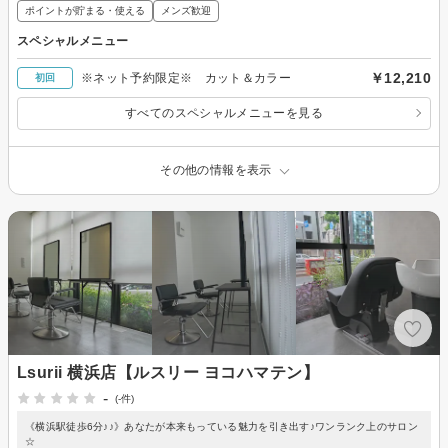
ポイントが貯まる・使える
メンズ歓迎
スペシャルメニュー
￥12,210
※ネット予約限定※ カット＆カラー
初回
すべてのスペシャルメニューを見る
その他の情報を表示
Lsurii 横浜店【ルスリー ヨコハマテン】
-
(-件)
《横浜駅徒歩6分♪♪》あなたが本来もっている魅力を引き出す♪ワンランク上のサロン
☆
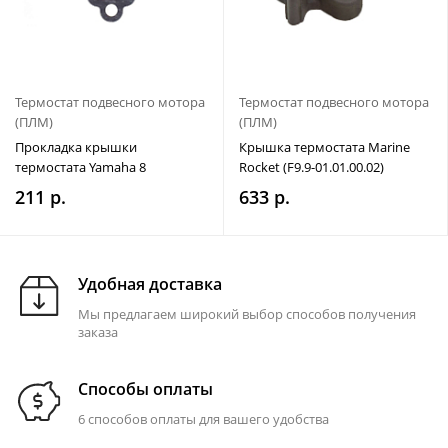
Термостат подвесного мотора
Термостат подвесного мотора
(ПЛМ)
(ПЛМ)
Прокладка крышки
Крышка термостата Marine
термостата Yamaha 8
Rocket (F9.9-01.01.00.02)
211 р.
633 р.
Удобная доставка
Мы предлагаем широкий выбор способов получения
заказа
Способы оплаты
6 способов оплаты для вашего удобства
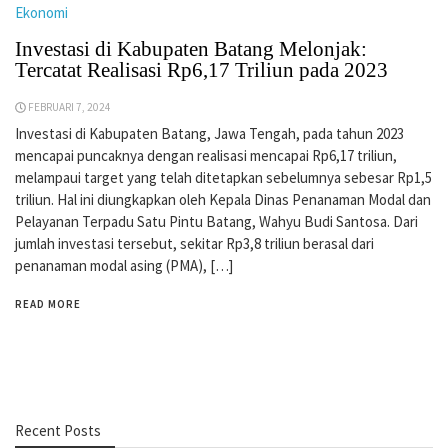
Ekonomi
Investasi di Kabupaten Batang Melonjak:
Tercatat Realisasi Rp6,17 Triliun pada 2023
FEBRUARI 7, 2024
Investasi di Kabupaten Batang, Jawa Tengah, pada tahun 2023
mencapai puncaknya dengan realisasi mencapai Rp6,17 triliun,
melampaui target yang telah ditetapkan sebelumnya sebesar Rp1,5
triliun. Hal ini diungkapkan oleh Kepala Dinas Penanaman Modal dan
Pelayanan Terpadu Satu Pintu Batang, Wahyu Budi Santosa. Dari
jumlah investasi tersebut, sekitar Rp3,8 triliun berasal dari
penanaman modal asing (PMA), […]
READ MORE
Recent Posts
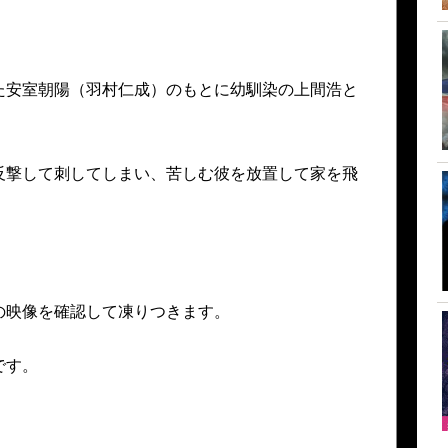
た安室朝陽（羽村仁成）のもとに幼馴染の上間浩と
反撃して刺してしまい、苦しむ彼を放置して家を飛
の映像を確認して凍りつきます。
です。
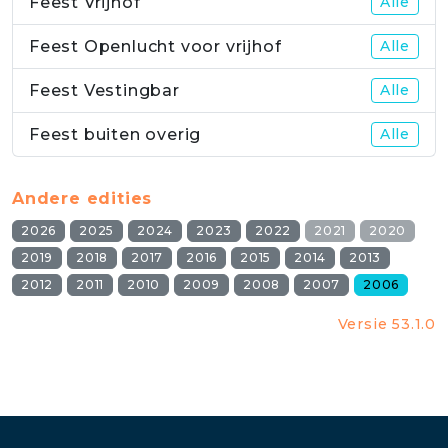
Feest Vrijhof
Alle
Feest Openlucht voor vrijhof
Alle
Feest Vestingbar
Alle
Feest buiten overig
Alle
Andere edities
2026
2025
2024
2023
2022
2021
2020
2019
2018
2017
2016
2015
2014
2013
2012
2011
2010
2009
2008
2007
2006
Versie 53.1.0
################
• [Job]: Report each line of the records that contains the word "Feest", copying every such line in full.

• [Written solution]:
Feest Vrijhof
Feest Openlucht voor vrijhof
Feest Vestingbar
Feest buiten overig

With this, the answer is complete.